The event attracted about 150 people. Some were unaware that Sebastian had resigned, but they lined up to meet Fischer.
Few dwelled on the administrative change, Arell-Martinez said. "Everyone was more wanting to talk about how nice of an addition St. Elizabeth's is to O'Fallon and what a beautiful facility it is."
An HSHS representative called Arell-Martinez and O'Fallon Mayor Herb Roach on Monday to tell them about Sebastian's departure and Fischer's arrival.
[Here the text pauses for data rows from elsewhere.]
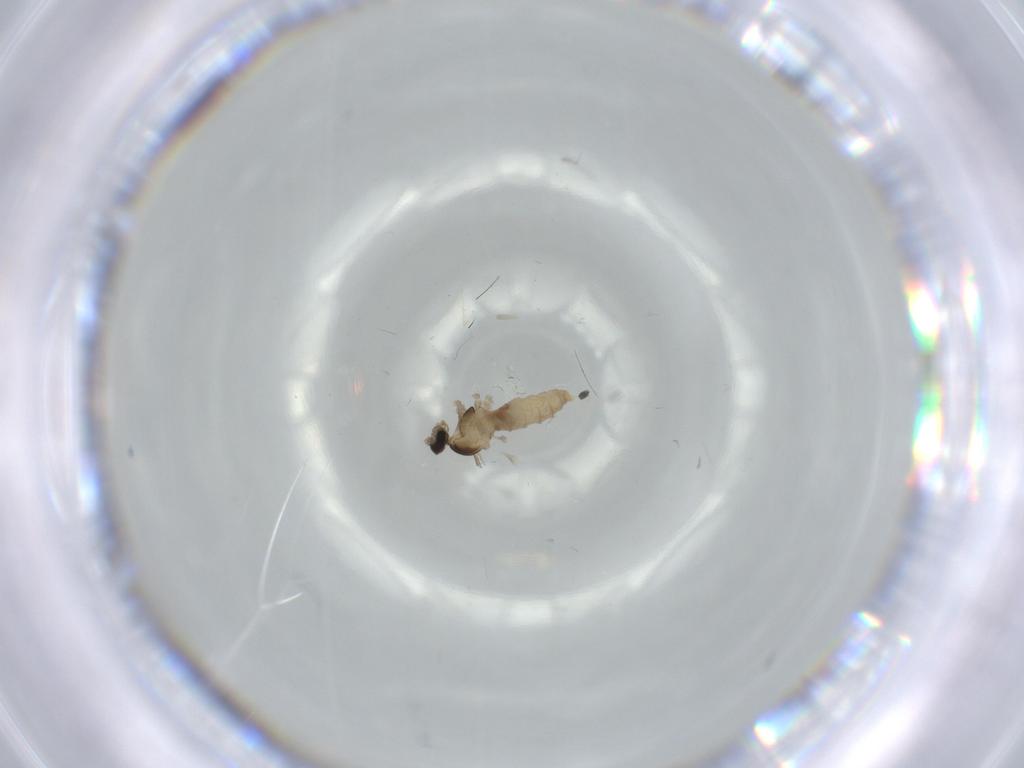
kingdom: Animalia
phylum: Arthropoda
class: Insecta
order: Diptera
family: Cecidomyiidae
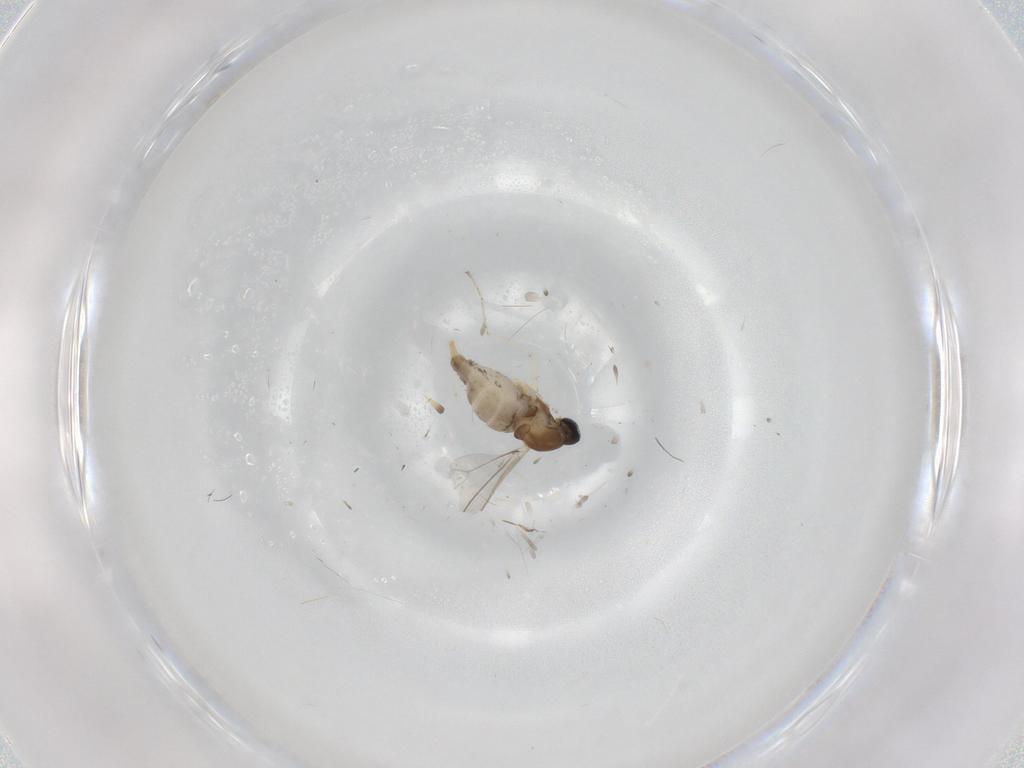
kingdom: Animalia
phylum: Arthropoda
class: Insecta
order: Diptera
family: Cecidomyiidae
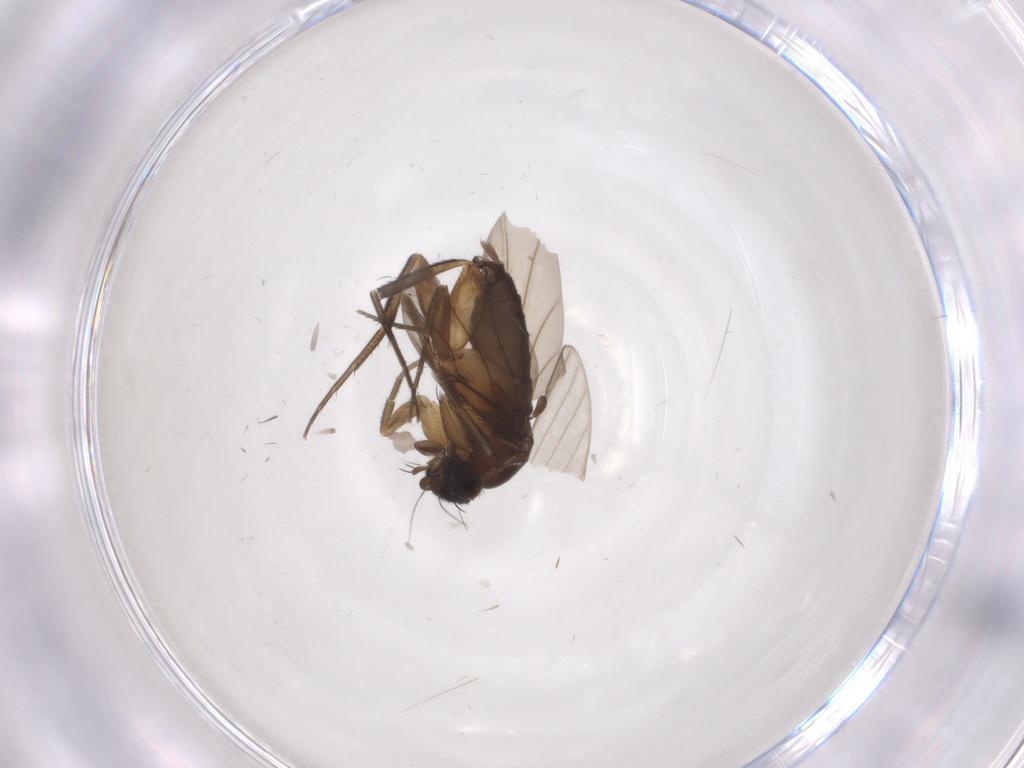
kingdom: Animalia
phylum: Arthropoda
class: Insecta
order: Diptera
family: Phoridae
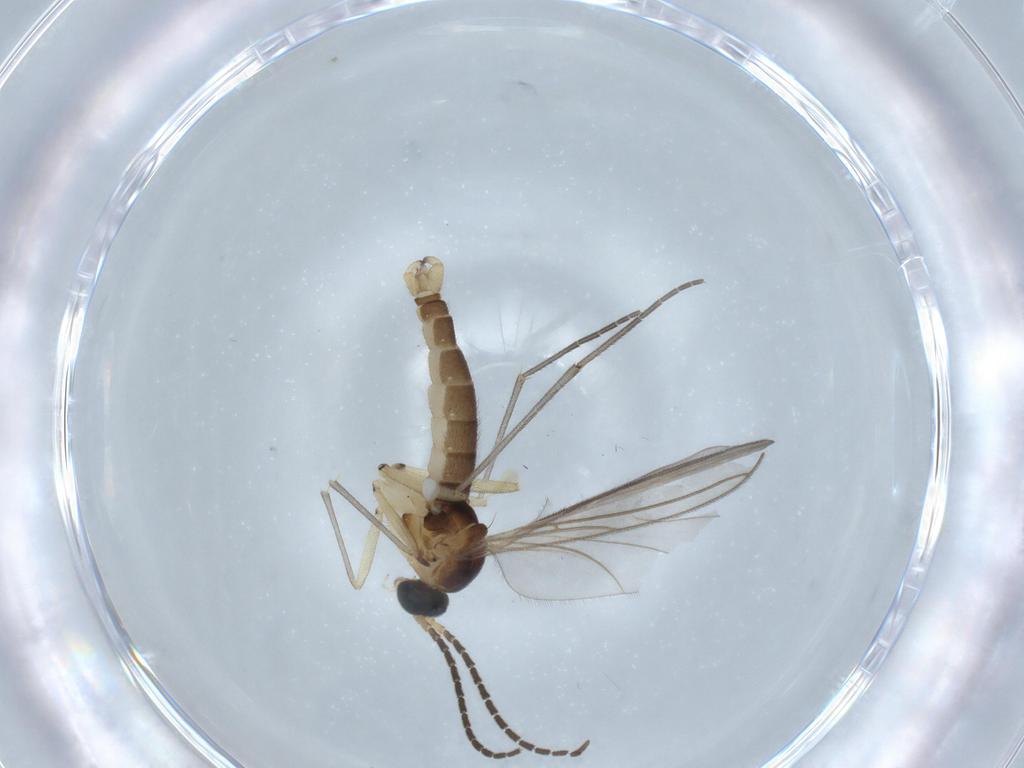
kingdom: Animalia
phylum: Arthropoda
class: Insecta
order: Diptera
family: Sciaridae
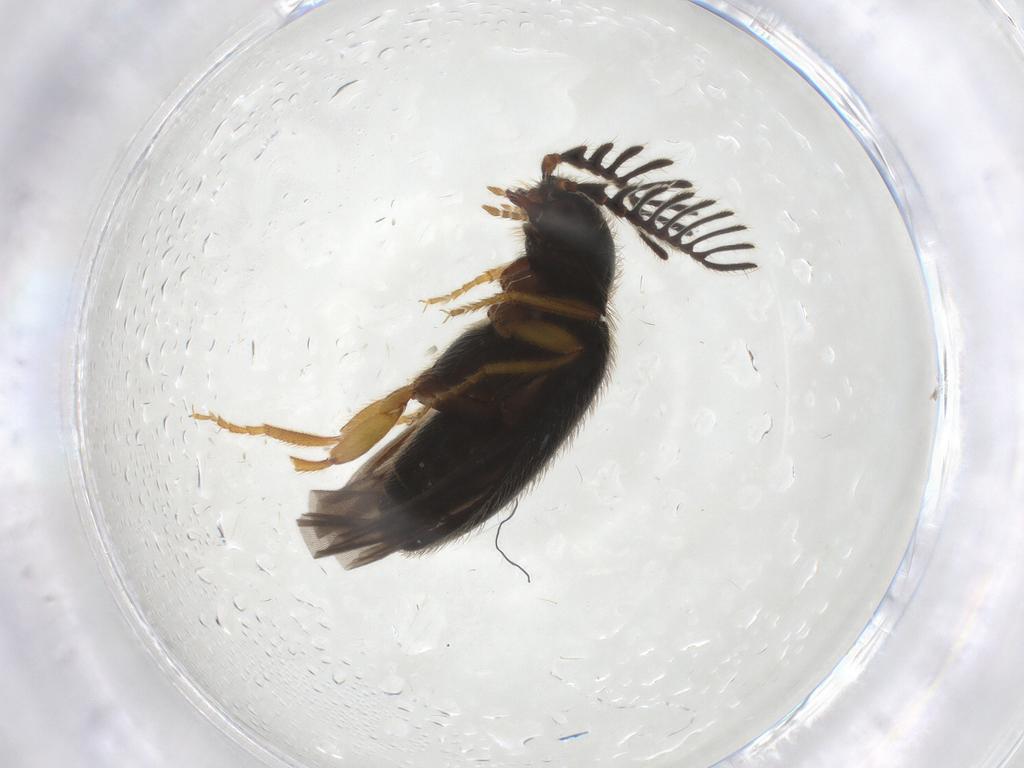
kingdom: Animalia
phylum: Arthropoda
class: Insecta
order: Coleoptera
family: Elateridae
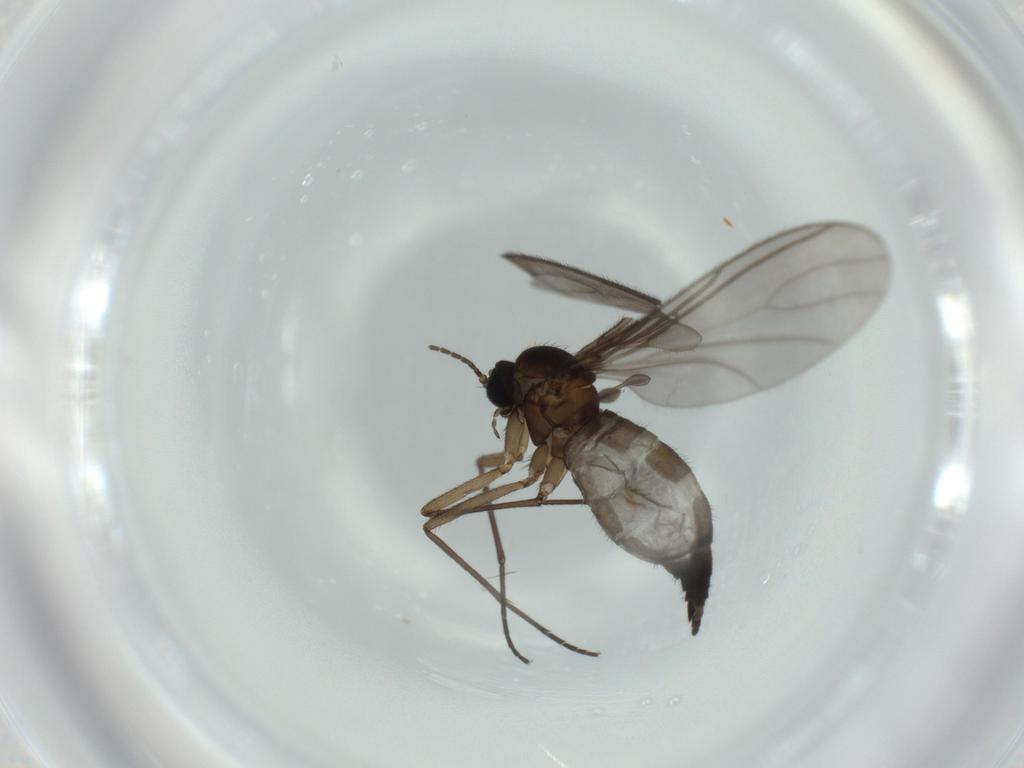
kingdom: Animalia
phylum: Arthropoda
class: Insecta
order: Diptera
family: Sciaridae
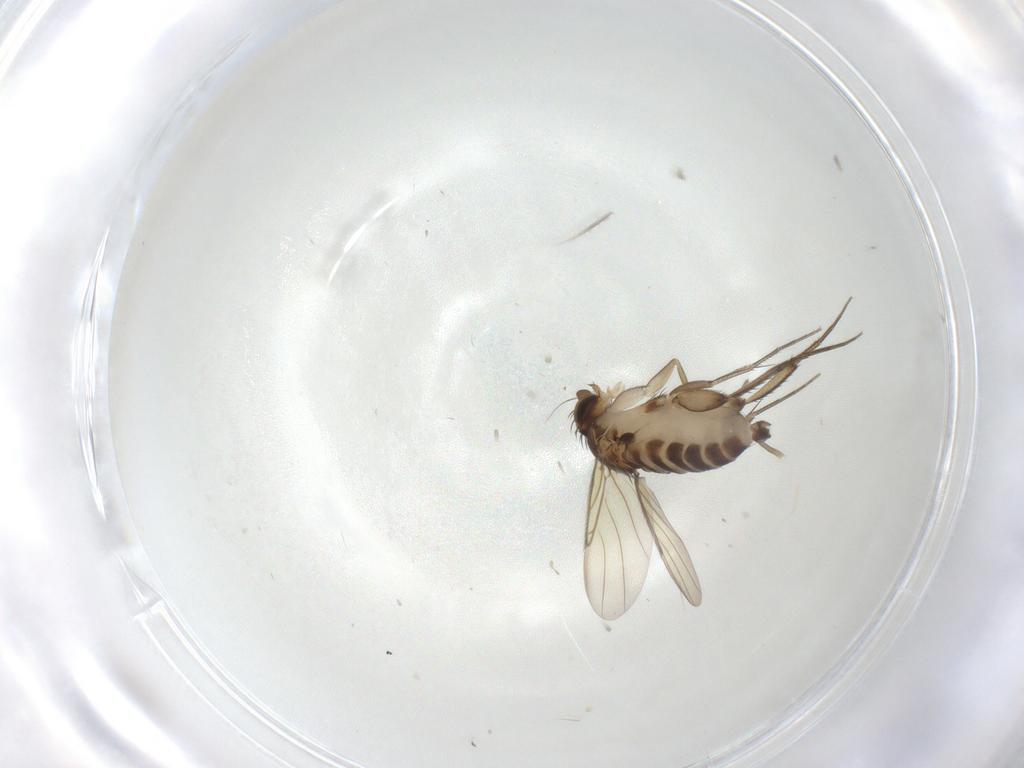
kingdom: Animalia
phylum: Arthropoda
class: Insecta
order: Diptera
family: Phoridae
"I had not heard about it before, but you never know the inner workings of any organization," Roach said. "They were nice enough to give me advance notice that Peg was leaving and let me know about the new lady coming in, and I appreciated that."
Based in Springfield, HSHS operates 15 hospitals in Illinois and Wisconsin. It was founded by the Hospital Sisters of St. Francis and still emphasizes high-quality, affordable and compassionate care.
Sebastian led St. Joseph's from 2009 to 2016, overseeing construction of its new hospital, which opened in 2013. Before that, she ran Sebastian Group LLC, a consulting firm specializing in health-care facility construction and operational planning.
Like mother, like daughter
Fischer followed in the footsteps of her mother, a nurse at St. Anthony's Health Center in Alton for 34 years. Her father was a welder.
Fischer graduated from St. Luke's School of Nursing in St. Louis and worked 10 years in Florida, mostly as a cardiac nurse. She earned a bachelor's degree in finance from Florida Atlantic University in Boca Raton before returning to the Midwest.
"I initially thought about going into anesthesia, but after three years of nursing school, I was ready to get to work," she said.
Fischer spent 23 years at St. Anthony's, moving into management and earning a master's in business administration from Washington University in St. Louis. She then served two years as president and CEO of the 25-bed St. Francis Hospital in Litchfield, another HSHS facility.
Fischer went to St. John's in 2016, reporting to its president and CEO. It was Dover who tapped her for the interim job at St. Elizabeth's.
Now that the hospital has completed its O'Fallon move, it is entering an "optimization" phase, he said. "And when it comes to optimization, Patti is the best optimizer in the entire (system)."
In the coming months, Fischer plans to stay in a hotel during the week and return to her home in Springfield on weekends. Her husband, Greg Elliott, is a retired chemist at Mallinckrodt Pharmaceuticals in St. Louis. They have a blended family with four children and three grandchildren.
Roach said he's glad to see St. Elizabeth's officials upbeat about everything from hospital occupancy rates to plans for the future.
The community has shown strong support in the past four months, Dover said. "There have been days when all the beds are full, and to me, that's the greatest indication."